### Excerpt provided
Posts tagged ‘Merrimack valley’

July 11th, 2011

Merrimack Valley Magazine (July-Aug)

by PaulM

See the latest in Merrimack Valley Magazine. Features include the Lowell Summer Music Series with Peter Aucella, the Lowell Film Festival, Micky Ward Charities, Shaw Farm in Dracut, and plenty more. This publication has become required reading “In the Merrimack Valley” (to take a phrase from my blogging colleague Marie).

March 28th, 2011

This Is Interesting: Local Manufacturing

by PaulM

If you’re interested in Lowell’s and the Merrimack Valley’s economic future, read this piece in the NYTimes today: Allison Arrief’s “The Future of Manufacturing is Local.”  If you want more of this kind of writing, get the NYT daily.

When Marie posted about the food company on Phoenix Avenue producing soups and more in large quantities for resale, I had a similar thought about the prospect of jobs and manufacturing locally. The Food sector seems like a promising one for places like Lowell. Look at the profitable hummus mine and bakery yielding great local products for Cedar’s (Ward Hill) and Joseph’s (Lawrence) in the Merrimack Valley. With our international culture in this region, shouldn’t we have a more robust local food manufacturing sector?

March 7th, 2011

UMass Lowell Chancellor Meehan in Merrimack Valley Magazine

by PaulM
MVM March April 2011 Cover
UMass Lowell Chancellor Marty Meehan is featured in the new issue of Merrimack Valley Magazine. Read the article by Kathleen Pierce here, and subscribe to the MVM if you want to read more articles like this. The photographs are by Kevin Harkins.

### Instruction 1
List the titles of all the posts on the Merrimack Valley blog page.
### Instruction 2
Translate this sentence from the Merrimack Valley blog page into Spanish: "The Food sector seems like a promising one for places like Lowell."
### Instruction 3
Write the next part of the Merrimack Valley blog page, picking up after its final sentence.
The items on this page come from a separate source and are unrelated to the blog posts.

### Raw records
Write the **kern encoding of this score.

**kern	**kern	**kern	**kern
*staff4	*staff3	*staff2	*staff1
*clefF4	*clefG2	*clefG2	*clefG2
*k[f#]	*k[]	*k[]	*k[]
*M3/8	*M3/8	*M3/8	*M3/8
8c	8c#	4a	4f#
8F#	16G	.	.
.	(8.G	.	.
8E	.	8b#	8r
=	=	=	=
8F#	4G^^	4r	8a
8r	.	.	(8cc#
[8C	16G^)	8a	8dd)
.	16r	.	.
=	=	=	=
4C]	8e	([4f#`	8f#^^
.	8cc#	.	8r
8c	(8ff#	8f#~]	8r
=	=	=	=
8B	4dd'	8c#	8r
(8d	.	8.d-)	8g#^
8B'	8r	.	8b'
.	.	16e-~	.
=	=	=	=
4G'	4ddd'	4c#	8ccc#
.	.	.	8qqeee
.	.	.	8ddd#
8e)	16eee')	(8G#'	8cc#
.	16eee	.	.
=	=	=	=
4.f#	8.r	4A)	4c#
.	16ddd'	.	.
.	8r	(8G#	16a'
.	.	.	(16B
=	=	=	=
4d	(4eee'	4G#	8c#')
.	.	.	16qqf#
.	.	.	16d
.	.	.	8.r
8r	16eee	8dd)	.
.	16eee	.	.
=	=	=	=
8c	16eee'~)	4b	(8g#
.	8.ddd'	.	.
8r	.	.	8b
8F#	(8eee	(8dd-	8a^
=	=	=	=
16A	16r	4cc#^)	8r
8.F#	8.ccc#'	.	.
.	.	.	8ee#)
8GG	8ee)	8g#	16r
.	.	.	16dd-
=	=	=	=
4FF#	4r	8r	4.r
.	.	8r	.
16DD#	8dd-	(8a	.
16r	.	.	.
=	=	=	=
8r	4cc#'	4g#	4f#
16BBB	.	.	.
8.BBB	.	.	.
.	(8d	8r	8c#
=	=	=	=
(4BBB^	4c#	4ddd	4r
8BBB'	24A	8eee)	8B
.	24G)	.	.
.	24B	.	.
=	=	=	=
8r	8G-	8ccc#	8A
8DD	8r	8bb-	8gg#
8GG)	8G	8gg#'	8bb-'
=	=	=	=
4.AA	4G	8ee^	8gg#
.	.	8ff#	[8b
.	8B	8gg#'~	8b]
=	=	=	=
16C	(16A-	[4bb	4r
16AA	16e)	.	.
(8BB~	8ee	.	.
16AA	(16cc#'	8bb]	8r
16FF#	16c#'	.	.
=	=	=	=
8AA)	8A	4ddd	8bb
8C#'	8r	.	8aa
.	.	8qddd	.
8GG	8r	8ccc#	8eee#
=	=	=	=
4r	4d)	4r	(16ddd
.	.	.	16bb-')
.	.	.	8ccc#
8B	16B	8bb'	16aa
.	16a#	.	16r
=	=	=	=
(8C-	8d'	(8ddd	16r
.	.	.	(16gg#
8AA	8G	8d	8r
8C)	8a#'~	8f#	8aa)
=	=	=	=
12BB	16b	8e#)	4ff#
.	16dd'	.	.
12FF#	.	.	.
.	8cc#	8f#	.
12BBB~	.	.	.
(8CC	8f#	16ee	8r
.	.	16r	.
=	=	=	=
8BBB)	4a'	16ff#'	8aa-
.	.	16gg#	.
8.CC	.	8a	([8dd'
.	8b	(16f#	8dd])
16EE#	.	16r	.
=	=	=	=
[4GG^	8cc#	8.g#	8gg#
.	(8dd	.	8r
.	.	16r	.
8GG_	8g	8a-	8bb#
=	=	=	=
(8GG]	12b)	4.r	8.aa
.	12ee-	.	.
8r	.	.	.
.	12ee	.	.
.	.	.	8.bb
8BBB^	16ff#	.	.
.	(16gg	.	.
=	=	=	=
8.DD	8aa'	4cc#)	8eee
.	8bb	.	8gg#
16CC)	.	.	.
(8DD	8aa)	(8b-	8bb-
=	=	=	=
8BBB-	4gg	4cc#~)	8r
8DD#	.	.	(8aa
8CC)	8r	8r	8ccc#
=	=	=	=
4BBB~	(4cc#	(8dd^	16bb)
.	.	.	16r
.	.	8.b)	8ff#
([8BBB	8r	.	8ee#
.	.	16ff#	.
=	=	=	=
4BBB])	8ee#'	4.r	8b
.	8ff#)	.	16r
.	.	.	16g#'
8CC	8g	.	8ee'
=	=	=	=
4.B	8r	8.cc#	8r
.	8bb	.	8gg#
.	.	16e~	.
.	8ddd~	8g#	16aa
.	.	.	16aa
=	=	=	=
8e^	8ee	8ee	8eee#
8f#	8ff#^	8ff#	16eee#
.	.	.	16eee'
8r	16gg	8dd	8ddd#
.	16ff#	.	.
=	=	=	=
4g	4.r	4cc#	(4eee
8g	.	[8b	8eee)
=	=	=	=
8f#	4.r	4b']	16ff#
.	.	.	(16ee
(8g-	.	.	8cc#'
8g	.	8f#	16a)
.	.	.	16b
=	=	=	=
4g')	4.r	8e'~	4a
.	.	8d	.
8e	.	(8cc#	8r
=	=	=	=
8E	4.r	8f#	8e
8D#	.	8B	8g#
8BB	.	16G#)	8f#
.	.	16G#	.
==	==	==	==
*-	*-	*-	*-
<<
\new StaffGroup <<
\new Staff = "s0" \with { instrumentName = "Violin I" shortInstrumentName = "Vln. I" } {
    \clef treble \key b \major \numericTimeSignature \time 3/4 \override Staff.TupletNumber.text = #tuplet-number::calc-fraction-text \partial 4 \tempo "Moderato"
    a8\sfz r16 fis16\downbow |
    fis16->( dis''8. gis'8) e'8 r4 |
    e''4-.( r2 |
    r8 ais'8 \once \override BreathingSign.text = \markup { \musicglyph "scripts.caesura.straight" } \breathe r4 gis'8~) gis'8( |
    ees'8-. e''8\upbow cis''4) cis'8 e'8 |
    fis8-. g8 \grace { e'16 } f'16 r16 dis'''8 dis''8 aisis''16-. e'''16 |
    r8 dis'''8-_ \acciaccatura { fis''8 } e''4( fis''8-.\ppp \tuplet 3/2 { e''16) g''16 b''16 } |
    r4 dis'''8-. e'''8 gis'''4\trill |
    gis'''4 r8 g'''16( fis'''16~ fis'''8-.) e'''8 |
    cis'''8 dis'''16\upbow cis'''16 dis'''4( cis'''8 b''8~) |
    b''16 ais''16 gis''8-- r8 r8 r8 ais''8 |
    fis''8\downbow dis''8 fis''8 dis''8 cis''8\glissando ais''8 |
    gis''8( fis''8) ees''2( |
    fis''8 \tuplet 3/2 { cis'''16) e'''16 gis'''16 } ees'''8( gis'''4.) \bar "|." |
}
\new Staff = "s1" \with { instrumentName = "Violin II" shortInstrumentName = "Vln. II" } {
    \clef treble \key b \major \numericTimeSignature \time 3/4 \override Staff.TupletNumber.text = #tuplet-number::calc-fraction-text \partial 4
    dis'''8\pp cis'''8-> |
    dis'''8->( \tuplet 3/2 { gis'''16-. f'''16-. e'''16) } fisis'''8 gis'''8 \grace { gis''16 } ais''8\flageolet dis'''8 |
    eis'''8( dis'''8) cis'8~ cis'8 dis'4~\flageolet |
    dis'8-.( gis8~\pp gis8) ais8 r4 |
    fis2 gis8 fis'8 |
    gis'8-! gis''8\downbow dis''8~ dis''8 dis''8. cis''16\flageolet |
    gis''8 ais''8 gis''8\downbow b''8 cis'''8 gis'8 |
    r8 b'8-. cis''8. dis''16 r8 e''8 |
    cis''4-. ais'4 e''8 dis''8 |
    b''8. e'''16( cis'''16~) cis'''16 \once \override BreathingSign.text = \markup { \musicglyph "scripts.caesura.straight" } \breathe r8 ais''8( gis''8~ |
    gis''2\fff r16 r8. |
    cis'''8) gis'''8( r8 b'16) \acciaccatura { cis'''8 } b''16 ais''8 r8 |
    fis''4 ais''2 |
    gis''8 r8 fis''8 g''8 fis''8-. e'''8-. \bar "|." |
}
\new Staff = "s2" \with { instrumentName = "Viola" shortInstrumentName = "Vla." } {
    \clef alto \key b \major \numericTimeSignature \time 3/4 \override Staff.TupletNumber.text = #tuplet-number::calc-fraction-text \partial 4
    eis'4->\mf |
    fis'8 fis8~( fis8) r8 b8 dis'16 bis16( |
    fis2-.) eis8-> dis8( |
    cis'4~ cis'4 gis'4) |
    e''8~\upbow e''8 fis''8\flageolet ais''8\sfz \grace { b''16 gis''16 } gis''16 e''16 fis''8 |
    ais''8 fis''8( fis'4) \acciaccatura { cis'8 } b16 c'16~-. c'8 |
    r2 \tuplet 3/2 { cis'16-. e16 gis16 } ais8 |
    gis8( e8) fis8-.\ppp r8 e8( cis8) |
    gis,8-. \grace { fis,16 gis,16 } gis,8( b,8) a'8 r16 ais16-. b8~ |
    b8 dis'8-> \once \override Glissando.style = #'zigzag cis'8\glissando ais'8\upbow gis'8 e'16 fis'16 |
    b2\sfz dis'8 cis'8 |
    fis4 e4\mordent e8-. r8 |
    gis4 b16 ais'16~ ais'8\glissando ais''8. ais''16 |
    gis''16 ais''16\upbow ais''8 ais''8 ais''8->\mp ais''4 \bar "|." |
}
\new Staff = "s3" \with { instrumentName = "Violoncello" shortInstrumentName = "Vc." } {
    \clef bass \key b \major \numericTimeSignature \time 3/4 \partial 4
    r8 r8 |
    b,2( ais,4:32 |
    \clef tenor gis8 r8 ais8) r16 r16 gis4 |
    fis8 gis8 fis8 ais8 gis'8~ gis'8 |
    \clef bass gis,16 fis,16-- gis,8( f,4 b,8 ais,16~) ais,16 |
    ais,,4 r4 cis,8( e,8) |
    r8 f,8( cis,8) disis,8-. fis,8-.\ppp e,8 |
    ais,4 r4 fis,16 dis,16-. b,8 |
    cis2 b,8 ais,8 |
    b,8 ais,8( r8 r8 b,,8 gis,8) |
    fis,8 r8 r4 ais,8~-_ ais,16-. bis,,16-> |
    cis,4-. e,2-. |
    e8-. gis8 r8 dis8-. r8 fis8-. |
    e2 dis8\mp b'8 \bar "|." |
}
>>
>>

### Task output 1
- Merrimack Valley Magazine (July-Aug)
- This Is Interesting: Local Manufacturing
- UMass Lowell Chancellor Meehan in Merrimack Valley Magazine

### Task output 2
El sector alimentario parece prometedor para lugares como Lowell.

### Task output 3
March 4th, 2011

The Bridge Review: Merrimack Valley Culture

by PaulM

Corey Sciuto on Facebook posted about a bioregional quiz, which prompted me to share this information about the online bioregional journal “The Bridge Review: Merrimack Valley Culture” that was published between 1997 and 2005. Five issues of the eclectic anthology were published. “The Bridge Review” branched off, so to speak, from the Flowering City Forum community dialogue site that grew from my work with then-UMass Lowell professors David Landrigan and Charles Nikitopoulos and Clementine Alexis of the Human Services Corp. of Lowell. The four of us collaborated for several years in the Building Community Through Culture program of the New England Foundation for the Arts. The web design work is by Ferney Lopez of the UMass Lowell web team. Editorial assistants included Matt Miller, Dave Robinson, and Nora Marchand. The five issues are a treasure house of creative and scholarly work from the region. You’ll see many familiar names on the Contents pages.

See back issues of “The Bridge Review” here.

February 23rd, 2011

Home Page, NYTimes Online, Our Own Andre Dubus III

by PaulM

“Townie” is a better, harder book than anything the younger Mr. Dubus has yet written; it pays off on every bet that’s been placed on him.

Today’s www.nytimes.com on the home page has a photo, headline, and lead-in to a review of Andre Dubus III’s new memoir “Townie,” in which he recounts “his scrappy youth” in the Merrimack Valley and eventual turn to writing as a way to organize his response to the world. Andre still lives among us in the valley and teaches at UMass Lowell, where he is a professor in the Department of English. This kind of attention is a huge deal for an author. Read the article by Dwight Garner in the Book of the Times feature, and get the nytimes if you want more.

Andre Dubus III (photo by Marion Ettlinger, courtesy of nytimes.com)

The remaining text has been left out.